I nodded, feeling overwhelmed. I didn’t have a number for a taxi service. We would figure it out. Tomorrow was still an entire day away.
A bit later, she went to bed and I retreated to my room. I could hear her playing music in there on the tinny speakers of her laptop. Lady Gaga, it sounded like. I wanna take a ride on your disco stick. I thought about writing my mother, but didn’t. I should tell her about Herkus, but it felt like too much to explain, and I was exhausted even thinking about getting out my computer and typing it all.
I wondered about my mother. I wondered what it had been like to grow up as Grandma Sylvia’s daughter, what glasses might have shattered on that floor.
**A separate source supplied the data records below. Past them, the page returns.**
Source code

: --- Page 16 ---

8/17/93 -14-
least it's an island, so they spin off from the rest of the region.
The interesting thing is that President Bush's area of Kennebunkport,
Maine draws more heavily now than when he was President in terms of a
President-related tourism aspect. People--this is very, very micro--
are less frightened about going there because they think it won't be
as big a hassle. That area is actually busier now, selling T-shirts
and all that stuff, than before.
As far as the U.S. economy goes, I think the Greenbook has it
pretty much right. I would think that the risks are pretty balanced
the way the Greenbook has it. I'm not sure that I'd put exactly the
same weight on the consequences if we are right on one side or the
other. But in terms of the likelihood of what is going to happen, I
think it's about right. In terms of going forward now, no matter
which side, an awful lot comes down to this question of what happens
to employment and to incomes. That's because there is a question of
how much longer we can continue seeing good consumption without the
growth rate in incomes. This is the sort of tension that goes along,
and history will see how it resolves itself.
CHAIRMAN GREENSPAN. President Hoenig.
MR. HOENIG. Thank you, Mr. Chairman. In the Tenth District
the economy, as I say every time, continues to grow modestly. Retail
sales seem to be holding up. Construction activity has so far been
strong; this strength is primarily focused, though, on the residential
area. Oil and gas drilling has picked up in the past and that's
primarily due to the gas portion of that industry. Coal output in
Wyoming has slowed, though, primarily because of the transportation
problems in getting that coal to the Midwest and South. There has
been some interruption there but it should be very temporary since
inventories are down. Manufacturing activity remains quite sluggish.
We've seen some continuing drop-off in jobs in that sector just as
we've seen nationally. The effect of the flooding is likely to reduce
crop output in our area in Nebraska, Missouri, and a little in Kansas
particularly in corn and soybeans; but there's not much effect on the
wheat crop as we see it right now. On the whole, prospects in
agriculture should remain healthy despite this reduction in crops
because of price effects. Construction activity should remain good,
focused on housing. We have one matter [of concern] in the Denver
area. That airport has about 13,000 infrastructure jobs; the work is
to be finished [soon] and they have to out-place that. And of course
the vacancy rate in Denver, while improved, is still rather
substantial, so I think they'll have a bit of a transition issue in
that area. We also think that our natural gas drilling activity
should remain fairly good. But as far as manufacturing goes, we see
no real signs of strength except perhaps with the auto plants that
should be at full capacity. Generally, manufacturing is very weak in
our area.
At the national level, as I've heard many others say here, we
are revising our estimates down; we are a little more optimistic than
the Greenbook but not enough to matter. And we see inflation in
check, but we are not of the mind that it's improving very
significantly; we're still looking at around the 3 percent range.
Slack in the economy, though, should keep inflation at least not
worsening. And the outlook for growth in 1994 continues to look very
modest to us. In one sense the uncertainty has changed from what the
The transition from forest fighter to housewife was perhaps only a smooth one in retrospect. I wondered what my mother hadn’t told me about growing up in that house, what things she had left out of her stories.
One of the things I had never told my mother was that I decided to find my father when I was living in New York. I had never told anyone, except Katya in one desperate letter sent after the fact. But since then, I had tried to contain it and keep it from spreading by not even thinking about it myself, as though it were a disease under quarantine. All these years, I had just sort of grown around it, the way skin will swallow up a splinter of glass.
It was the second winter I was in New York alone, and graduate school was already beginning to seem like a pointless exercise in pretension and one-upmanship. The loss of Vera seemed very final. My life was deeply hollow. I had been dating a girl named Crystal, but we had broken up and I was on a crash diet. Wrestling had done that to me, given me the bug of bulking up then starving myself to my lowest weight. That winter I survived on a diet of frozen chicken tenders, bowls of broth and hot sauce, and extra-large Diet Cokes. I knew my father was an actor. I thought maybe there was a chance he lived in New York. Most actors did, either there or LA. It was only because I was alone in the apartment too much that I even started thinking about it, decided to look him up. He had a pretty unusual last name, and when I looked in the white pages online, there were only five listings, and one of them was for an R.